When I write stories, I am an artist.
But do I need a graduate degree to tell me that?
What is an MFA?
A “Master of Fine Arts” degree is a graduate degree conferred to those who complete the required graduate-level coursework in their field of study at most universities and colleges. In some cases, it is also a terminal degree that allows you to teach in said field of study. To put it simply, it says that you are a “master” of the fine art you studied.
As of now, I’m currently applying to to Master of Fine Arts programs in Creative Writing. And I’m applying to them because I want to be a master of creative writing. I didn’t want to be a doctorate in English because as much as I loved English, I didn’t want to spend my entire life researching and reading it in some form. I loved writing it more.

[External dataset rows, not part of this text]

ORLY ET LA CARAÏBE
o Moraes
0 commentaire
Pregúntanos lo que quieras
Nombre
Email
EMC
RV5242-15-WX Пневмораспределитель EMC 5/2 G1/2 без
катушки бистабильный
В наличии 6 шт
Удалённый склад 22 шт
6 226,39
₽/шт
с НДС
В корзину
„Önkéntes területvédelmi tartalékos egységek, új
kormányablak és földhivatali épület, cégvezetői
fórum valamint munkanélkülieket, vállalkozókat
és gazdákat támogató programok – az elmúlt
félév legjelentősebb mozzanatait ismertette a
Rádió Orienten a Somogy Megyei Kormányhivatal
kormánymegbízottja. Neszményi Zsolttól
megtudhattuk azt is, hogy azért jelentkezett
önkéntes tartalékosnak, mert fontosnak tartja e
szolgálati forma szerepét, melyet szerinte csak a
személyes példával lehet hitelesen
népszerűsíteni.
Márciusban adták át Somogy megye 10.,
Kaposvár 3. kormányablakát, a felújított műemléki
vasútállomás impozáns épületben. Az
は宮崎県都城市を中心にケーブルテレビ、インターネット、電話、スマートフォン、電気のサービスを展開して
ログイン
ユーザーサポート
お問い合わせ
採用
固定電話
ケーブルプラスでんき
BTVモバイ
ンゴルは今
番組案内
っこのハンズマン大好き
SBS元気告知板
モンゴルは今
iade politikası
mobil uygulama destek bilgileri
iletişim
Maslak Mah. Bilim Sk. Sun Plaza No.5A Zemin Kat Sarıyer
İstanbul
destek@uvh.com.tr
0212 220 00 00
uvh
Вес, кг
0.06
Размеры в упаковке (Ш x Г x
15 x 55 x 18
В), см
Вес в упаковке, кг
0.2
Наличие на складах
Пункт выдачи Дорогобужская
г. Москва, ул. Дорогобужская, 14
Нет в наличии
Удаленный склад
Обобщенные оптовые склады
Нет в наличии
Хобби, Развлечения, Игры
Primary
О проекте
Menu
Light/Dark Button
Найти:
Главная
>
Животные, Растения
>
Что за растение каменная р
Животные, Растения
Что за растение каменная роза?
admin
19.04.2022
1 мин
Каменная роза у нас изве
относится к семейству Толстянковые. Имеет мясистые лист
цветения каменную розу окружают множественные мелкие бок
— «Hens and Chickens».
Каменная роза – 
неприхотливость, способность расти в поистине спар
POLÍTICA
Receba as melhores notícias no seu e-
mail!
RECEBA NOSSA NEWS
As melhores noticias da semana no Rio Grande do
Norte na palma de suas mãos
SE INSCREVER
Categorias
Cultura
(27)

But again, I ask, do I need such a graduate degree to tell me that I am an artist?
No, You and I Don’t Need an MFA.
Plenty of authors out there are successful and don’t have MFAs. Stephen King? Bachelors in English. Christopher Paolini? Graduated from high school, and sold his book then. Harper Lee? Law school dropout.
Every writer is different, just as every person is different. Nobody needs an MFA to write anything brilliant, entertaining, or funny. And no one will look down upon you for lacking one.
If I don’t happen to get into the MFA programs I applied to, I will not be sad.
Okay, I’ll be sad because of the time and effort I put in to applying. But… not overly sad.
Not having a degree will not stop me from getting writing done.
So… should I get one, if I don’t need one?
If you want two years of people critiquing your stuff, some time developed solely to your writing, and the possible opportunity to teach, get an MFA. Don’t just get it, because you think you have to get it.
If you feel like you don’t need one, don’t get one. It’s a personal choice and serious commitment.
And even if you do get in to a program, and find it’s not for you, don’t feel bad. You are figuring out who you are.
Do what feels right for you. Always.